In May 2017 Nasser was arrested for interrupting a sermon at a mosque, accusing the imam of acting as a mouthpiece for the authorities.  After being tortured and ill-treated in custody he was sentenced in June 2018 to 20 years in prison.  Nasser is detained in solitary confinement.  Prison conditions have badly affected his health, but he has been denied any medical care.

April prisoner of conscience: Russia

Aleksandra Skochilenko, an artist and musician, wanted to peacefully protest against Russian’s invasion of Ukraine.  On 31 March 2022 she replaced price tags in a local supermarket in St Petersburg with paper labels containing facts about the invasion.  In the early morning of 11 April, Aleksandra was arrested by the police and charged with ‘public dissemination of knowingly false information about the use of Armed Forces of the Russian Federation’. This is a new part of the criminal code hastily introduced by the government to stop Russians from criticising the invasion of Ukraine, under which dozens of people have been detained.

Aleksandra is being held in appalling conditions.  She has coeliac disease and has been forced to go hungry for most of the time because the authorities have not given her the gluten-free food she needs.  If convicted she faces up to 10 years in prison.

March prisoner of conscience: Iran

Morad Tahbaz, a British national, was one of a group of conservationists tracking endangered wildlife in Iran. He was arrested and charged with ‘co-operating with a hostile state against the Islamic republic’, and sentenced to 10 years in prison. When Nazanin Zaghari-Ratcliffe and Anoosheh Ashoori were released and returned to this country, Morad’s family were promised that he would also be included. Although he was released from prison, having been arbitrarily detained for 5 years, he had to remain in Iran.

In a worrying development, Morad Tahbaz was returned to Tehran’s notorious Evin prison last October. He suffers from serious health conditions, including a history of cancer, yet the authorities have denied him essential medical care. Morad’s wife, Vida, has been placed under a travel ban. His daughter, Roxanne, campaigns for her father’s release outside the Foreign Office.
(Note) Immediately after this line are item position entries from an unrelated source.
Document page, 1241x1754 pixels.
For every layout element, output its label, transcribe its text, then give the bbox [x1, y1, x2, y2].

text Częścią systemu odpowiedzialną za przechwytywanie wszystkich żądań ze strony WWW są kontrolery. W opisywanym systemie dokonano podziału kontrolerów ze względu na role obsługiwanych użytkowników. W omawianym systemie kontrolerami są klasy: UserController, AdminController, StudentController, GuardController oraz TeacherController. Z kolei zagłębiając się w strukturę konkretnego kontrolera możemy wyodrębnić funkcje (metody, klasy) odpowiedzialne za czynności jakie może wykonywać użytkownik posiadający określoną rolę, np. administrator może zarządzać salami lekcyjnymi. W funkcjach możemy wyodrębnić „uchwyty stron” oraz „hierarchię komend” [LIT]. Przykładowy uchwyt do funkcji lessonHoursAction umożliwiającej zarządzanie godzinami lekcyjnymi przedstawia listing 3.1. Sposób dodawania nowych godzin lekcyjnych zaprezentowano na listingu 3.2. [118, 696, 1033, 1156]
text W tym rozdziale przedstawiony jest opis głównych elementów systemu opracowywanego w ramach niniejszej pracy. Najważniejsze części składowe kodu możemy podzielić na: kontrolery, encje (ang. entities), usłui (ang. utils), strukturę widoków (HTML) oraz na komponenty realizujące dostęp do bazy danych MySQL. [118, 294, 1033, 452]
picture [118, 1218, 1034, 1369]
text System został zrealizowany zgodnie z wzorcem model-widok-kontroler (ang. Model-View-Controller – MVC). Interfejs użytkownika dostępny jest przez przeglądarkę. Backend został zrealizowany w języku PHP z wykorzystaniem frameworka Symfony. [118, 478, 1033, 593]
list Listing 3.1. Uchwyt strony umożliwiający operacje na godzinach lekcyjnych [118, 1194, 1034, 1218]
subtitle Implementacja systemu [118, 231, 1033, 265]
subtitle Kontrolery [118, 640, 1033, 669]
February prisoner of conscience: Hong Kong

Chow Hang-Tung has made it her mission to ensure the victims of the 1989 Tiananmen Square crackdown are not forgotten, which the Chinese government wants people to forget.  A courageous human rights lawyer and activist, she was vice-chair of the Hong Kong Alliance which organised the world’s biggest candlelight vigil commemorating the victims.  In 2020 and 2021 Hong Kong’s authorities banned the event, citing public health issues in the midst of the pandemic.  On 4 June 2021 Chow encouraged people on social media to remember the crackdown by lighting candles.  Later that day she was arrested for ‘advertising or publicising unauthorised assembly’.  Chow is serving a 22-month prison sentence for her peaceful activities; she also faces a further 10-year sentence for allegedly endangering national security through her actions.
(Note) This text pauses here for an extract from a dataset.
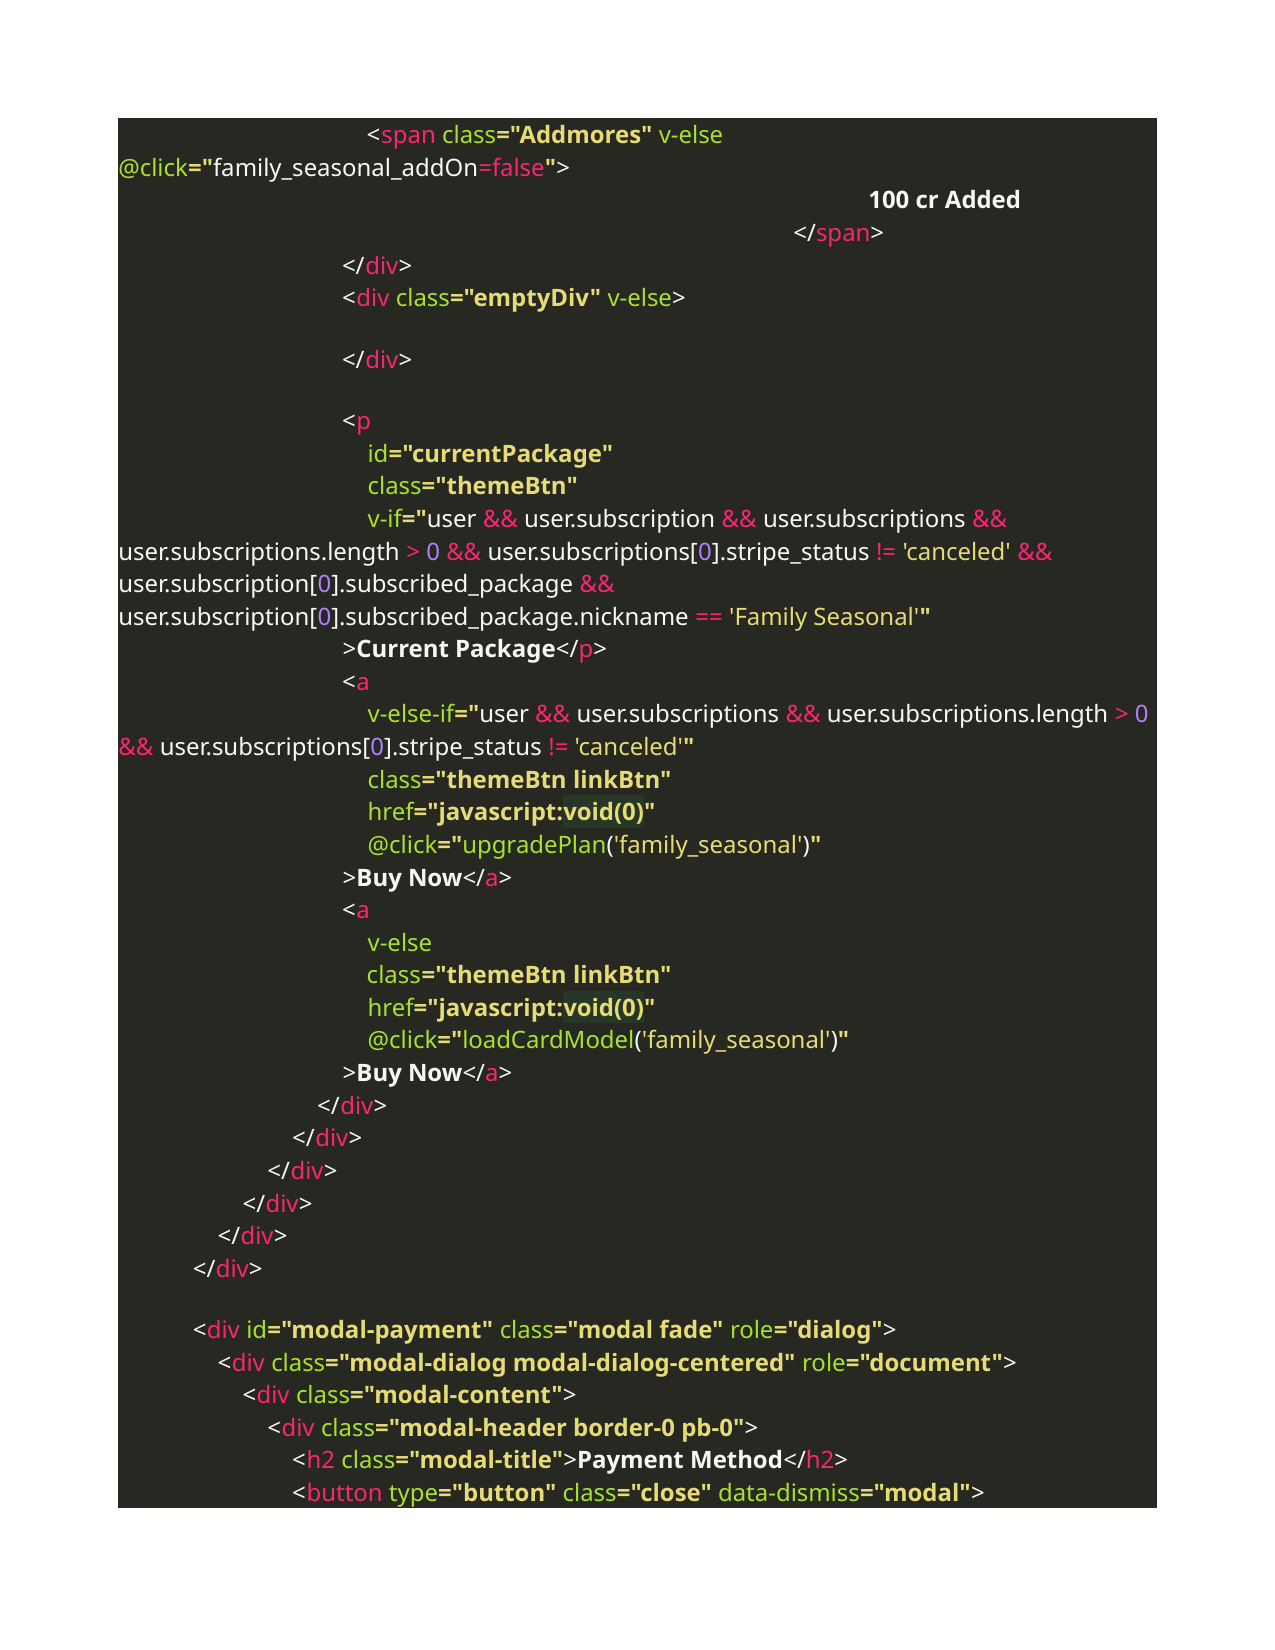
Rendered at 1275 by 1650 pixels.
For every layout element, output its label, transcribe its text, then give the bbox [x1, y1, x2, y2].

text <span class="Addmores" v-else @click="family_seasonal_addOn=false"> 100 cr Added </span> </div> <div class="emptyDiv" v-else> </div> <p id="currentPackage" class="themeBtn" v-if="user && user.subscription && user.subscriptions && user.subscriptions.length > 0 && user.subscriptions[0].stripe_status != 'canceled' && user.subscription[0].subscribed_package && user.subscription[0].subscribed_package.nickname == 'Family Seasonal'" >Current Package</p> <a v-else-if="user && user.subscriptions && user.subscriptions.length > 0 && user.subscriptions[0].stripe_status != 'canceled'" class="themeBtn linkBtn" href="javascript:void(0)" @click="upgradePlan('family_seasonal')" >Buy Now</a> <a v-else class="themeBtn linkBtn" href="javascript:void(0)" @click="loadCardModel('family_seasonal')" >Buy Now</a> </div> </div> </div> </div> </div> </div> <div id="modal-payment" class="modal fade" role="dialog"> <div class="modal-dialog modal-dialog-centered" role="document"> <div class="modal-content"> <div class="modal-header border-0 pb-0"> <h2 class="modal-title">Payment Method</h2> <button type="button" class="close" data-dismiss="modal"> [118, 118, 1157, 1508]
January prisoner of conscience: Iran

Vahid Afkari and his brother Navid were arrested on 17 September 2018 after peacefully attending protests. Three months later their brother Habib was also arrested for peaceful protesting. The authorities held the brothers in solitary confinement and tortured them to ‘confess’ to crimes they repeatedly said they did not commit.

In a huge miscarriage of justice, the three were convicted on politically motivated, protest-related charges. Vahid and Navid were also convicted of the murder of a security official following a baseless accusation. Navid was sentenced to death and Vahid and Habib were sentenced to over 30 years in prison and 74 lashes each. On 12 September 2020 Navid was secretly executed without warning, sparking outrage and renewed campaigning for the brothers in Iran and globally. Habib was released in March 2022, but Vahid remains in solitary confinement.